- A Marlborough, maior região vinícola da Nova Zelândia, enfrenta ano(s) difíceis, com produtores reduzindo a produção devido à queda na demanda e aos preços mais baixos.
- Anton James, sócio-gerente de Anton James & Co, afirmou que os próximos três a seis anos devem ser muito desafiadores, e que vinhedos podem reduzir custos e até pausas atividades.
- A sugestão é reduzir impostos sobre propriedades de vinhedos para aliviar a pressão financeira, pois valores de terras estão recuando e podem impactar o bolso dos produtores.
- Líderes da indústria defendem o reequilíbrio entre oferta e demanda; espera-se queda no valor das terras de vinhedos para reduzir custos, com a medida dependendo do conselho municipal.
- A longo prazo, a demanda por vinhos da Nova Zelândia continua forte em mercados-chave, apesar dos desafios atuais; a colheita deste ano deve focar apenas nas frutas de melhor qualidade para restabelecer a rentabilidade.
Marlborough, a região vinícola mais extensa da Nova Zelândia, enfrenta uma perspectiva de queda prolongada na produção. Os produtores reduzem volumes diante da queda na demanda e de preços mais baixos, enquanto avaliam custos e estratégias para atravessar os próximos anos.
Anton James, sócio da Antony James & Co, destacou que a maioria dos viticultores com quem conversou planeja reduzir a produção, por meio de ociosidade de vinhedos. Ele fez o alerta ao apresentar o relatório anual da Marlborough Civic Theatre Trust.
O recado, embora contundente, foi feito num fórum ligado à Câmara Municipal de Marlborough, onde James atua como tesoureiro. As falas reforçam a necessidade de ajustes no setor para evitar impactos mais amplos na economia local.
A notícia aponta que empresas do setor tentam compensar os custos, incluindo a cobrança de impostos sobre propriedades de vinhedos. James afirmou que os próximos três anos devem ser especialmente difíceis para os produtores, com perdas que exigirão tempo para serem revertidas.

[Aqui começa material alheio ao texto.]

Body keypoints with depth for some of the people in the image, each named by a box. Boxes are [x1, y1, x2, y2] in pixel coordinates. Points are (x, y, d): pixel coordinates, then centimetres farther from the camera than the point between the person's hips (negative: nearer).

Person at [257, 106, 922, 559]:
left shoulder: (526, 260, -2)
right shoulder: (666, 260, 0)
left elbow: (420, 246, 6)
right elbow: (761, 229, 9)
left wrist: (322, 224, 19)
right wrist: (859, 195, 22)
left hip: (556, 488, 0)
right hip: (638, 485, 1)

Ele explicou que, sem redução de valores de property tax, muitos viticultores enfrentariam dificuldades financeiras graves, o que poderia afetar de forma negativa o cenário econômico de Marlborough.
Panorama do setor
Marcus Pickens, gerente geral da Wine Marlborough, reconheceu a necessidade de reequilibrar oferta e demanda na região. Segundo ele, a recuperação depende de ajustes no valor tributário das terras de vinhedos, que deve ser estudado pela council.

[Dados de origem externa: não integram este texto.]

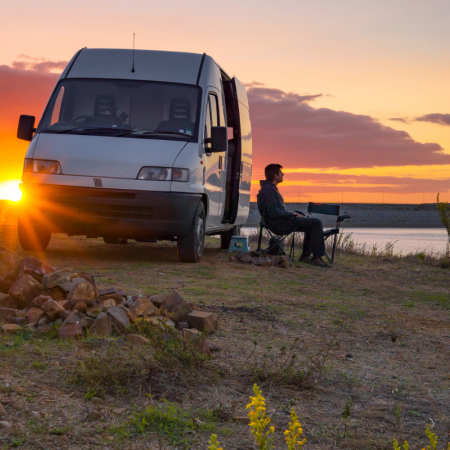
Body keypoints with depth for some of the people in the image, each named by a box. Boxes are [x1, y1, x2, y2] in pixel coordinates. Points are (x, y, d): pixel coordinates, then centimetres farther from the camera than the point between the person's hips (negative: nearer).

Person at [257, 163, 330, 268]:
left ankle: (306, 255, 16)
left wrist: (293, 214, 11)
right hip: (279, 224, -11)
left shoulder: (270, 188, 17)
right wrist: (293, 214, -15)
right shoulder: (269, 190, -17)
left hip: (282, 222, 11)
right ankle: (317, 257, -13)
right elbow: (274, 213, -24)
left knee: (313, 223, 20)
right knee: (316, 223, -13)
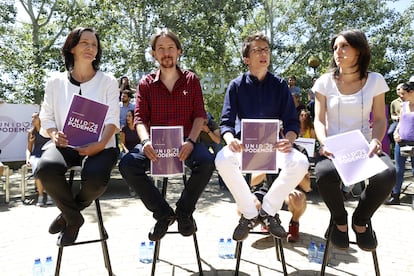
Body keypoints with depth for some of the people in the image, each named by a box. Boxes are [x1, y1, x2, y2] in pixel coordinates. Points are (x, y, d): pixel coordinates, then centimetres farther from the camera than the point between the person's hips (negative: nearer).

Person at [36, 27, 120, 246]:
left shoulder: (108, 81, 6)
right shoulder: (55, 82, 11)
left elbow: (112, 119, -3)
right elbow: (46, 117, 10)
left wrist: (101, 144, -21)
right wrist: (54, 135, -13)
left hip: (99, 146, -1)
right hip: (66, 145, 2)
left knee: (95, 179, -34)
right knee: (45, 168, -33)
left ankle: (69, 211, 6)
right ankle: (73, 217, -2)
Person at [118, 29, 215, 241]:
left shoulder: (191, 80, 8)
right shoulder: (146, 83, 9)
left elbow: (199, 115, 1)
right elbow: (140, 118, 2)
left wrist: (190, 141, -18)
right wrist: (145, 141, -20)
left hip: (185, 141, -1)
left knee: (206, 162, -32)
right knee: (127, 164, -26)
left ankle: (184, 211, -3)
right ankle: (163, 213, -5)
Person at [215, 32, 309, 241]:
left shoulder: (280, 85, 5)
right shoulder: (236, 86, 3)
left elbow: (292, 122, 1)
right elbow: (226, 122, -3)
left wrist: (288, 140, -22)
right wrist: (230, 139, -27)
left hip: (273, 144, 1)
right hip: (244, 144, -1)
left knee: (300, 163, -28)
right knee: (223, 160, -33)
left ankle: (268, 211, -5)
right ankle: (249, 214, -10)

Pickens também sinalizou que o desempenho do mercado de terras está sob pressão, o que pode influenciar os custos operacionais dos produtores e a viabilidade de novos investimentos.
Em contrapartida, Philip Gregan, CEO da New Zealand Winegrowers, destacou que a demanda pelos vinhos neozelandeses permanece forte nos principais mercados. Ainda assim, admitiu dificuldades decorrentes de safras recentes e de incertezas do mercado global.
O executivo apontou que as três maiores safras já registradas nos últimos quatro anos exerceram pressão sobre os estoques e sobre os preços da uva, contribuindo para a atual desaceleração do setor.
Perspectiva de curto e longo prazo
Ainda segundo Pickens, há sinais de demanda robusta por vinhos da Nova Zelândia, o que anima o setor. No entanto, a indústria precisará de uma estrada longa para restaurar a lucratividade, com a remoção de vendas pouco rentáveis do mercado.
O planejamento para este ano envolve colher apenas as frutas de maior qualidade, uma estratégia para manter a qualidade enquanto se busca o reequilíbrio entre oferta e demanda. O objetivo é reduzir o peso de operações não lucrativas.